## start

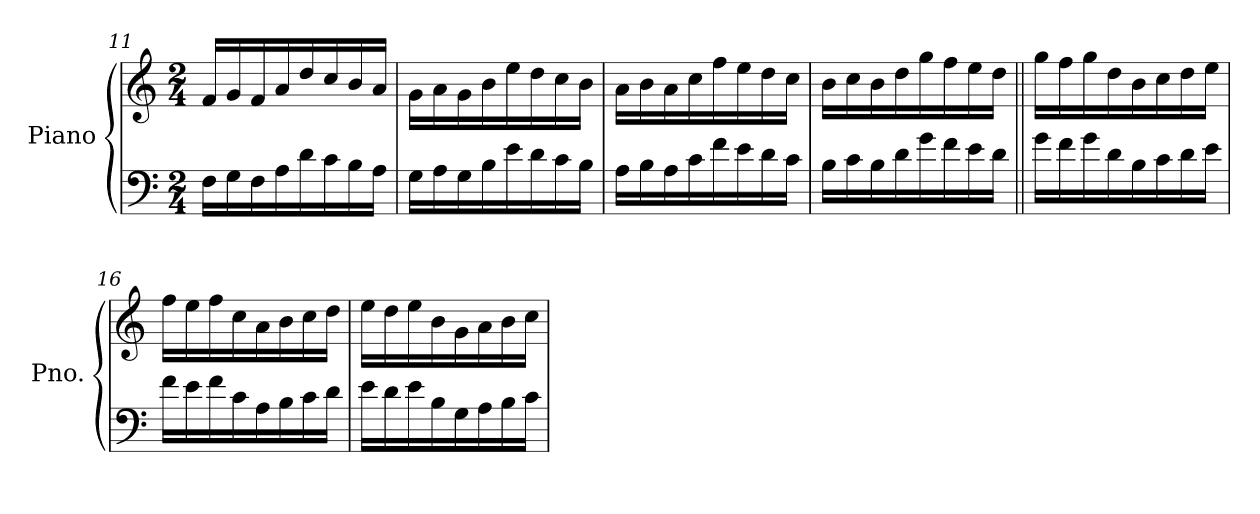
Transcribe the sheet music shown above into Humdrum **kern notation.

**kern	**kern
*part1	*part1
*staff2	*staff1
*I"Piano	*
*I'Pno.	*
*clefF4	*clefG2
*k[]	*k[]
*M2/4	*M2/4
=11	=11
16F\LL	16f/LL
16G\	16g/
16F\	16f/
16A\	16a/
16d\	16dd/
16c\	16cc/
16B\	16b/
16A\JJ	16a/JJ
!!LO:LB:g=z
=12	=12
16G\LL	16g\LL
16A\	16a\
16G\	16g\
16B\	16b\
16e\	16ee\
16d\	16dd\
16c\	16cc\
16B\JJ	16b\JJ
=13	=13
16A\LL	16a\LL
16B\	16b\
16A\	16a\
16c\	16cc\
16f\	16ff\
16e\	16ee\
16d\	16dd\
16c\JJ	16cc\JJ
=14	=14
16B\LL	16b\LL
16c\	16cc\
16B\	16b\
16d\	16dd\
16g\	16gg\
16f\	16ff\
16e\	16ee\
16d\JJ	16dd\JJ
=15||	=15||
16g\LL	16gg\LL
16f\	16ff\
16g\	16gg\
16d\	16dd\
16B\	16b\
16c\	16cc\
16d\	16dd\
16e\JJ	16ee\JJ
=16	=16
16f\LL	16ff\LL
16e\	16ee\
16f\	16ff\
16c\	16cc\
16A\	16a\
16B\	16b\
16c\	16cc\
16d\JJ	16dd\JJ
=17	=17
16e\LL	16ee\LL
16d\	16dd\
16e\	16ee\
16B\	16b\
16G\	16g\
16A\	16a\
16B\	16b\
16c\JJ	16cc\JJ
=	=
*-	*-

## end

Rewrite each entry above with "sheet music" changed to "score" and everything else kept the same, leaving out the pictures.

◆ RESPONSE FOR THIS EXERCISE:
Transcribe the score shown above into Humdrum **kern notation.

**kern	**kern
*part1	*part1
*staff2	*staff1
*I"Piano	*
*I'Pno.	*
*clefF4	*clefG2
*k[]	*k[]
*M2/4	*M2/4
=11	=11
16F\LL	16f/LL
16G\	16g/
16F\	16f/
16A\	16a/
16d\	16dd/
16c\	16cc/
16B\	16b/
16A\JJ	16a/JJ
!!LO:LB:g=z
=12	=12
16G\LL	16g\LL
16A\	16a\
16G\	16g\
16B\	16b\
16e\	16ee\
16d\	16dd\
16c\	16cc\
16B\JJ	16b\JJ
=13	=13
16A\LL	16a\LL
16B\	16b\
16A\	16a\
16c\	16cc\
16f\	16ff\
16e\	16ee\
16d\	16dd\
16c\JJ	16cc\JJ
=14	=14
16B\LL	16b\LL
16c\	16cc\
16B\	16b\
16d\	16dd\
16g\	16gg\
16f\	16ff\
16e\	16ee\
16d\JJ	16dd\JJ
=15||	=15||
16g\LL	16gg\LL
16f\	16ff\
16g\	16gg\
16d\	16dd\
16B\	16b\
16c\	16cc\
16d\	16dd\
16e\JJ	16ee\JJ
=16	=16
16f\LL	16ff\LL
16e\	16ee\
16f\	16ff\
16c\	16cc\
16A\	16a\
16B\	16b\
16c\	16cc\
16d\JJ	16dd\JJ
=17	=17
16e\LL	16ee\LL
16d\	16dd\
16e\	16ee\
16B\	16b\
16G\	16g\
16A\	16a\
16B\	16b\
16c\JJ	16cc\JJ
=	=
*-	*-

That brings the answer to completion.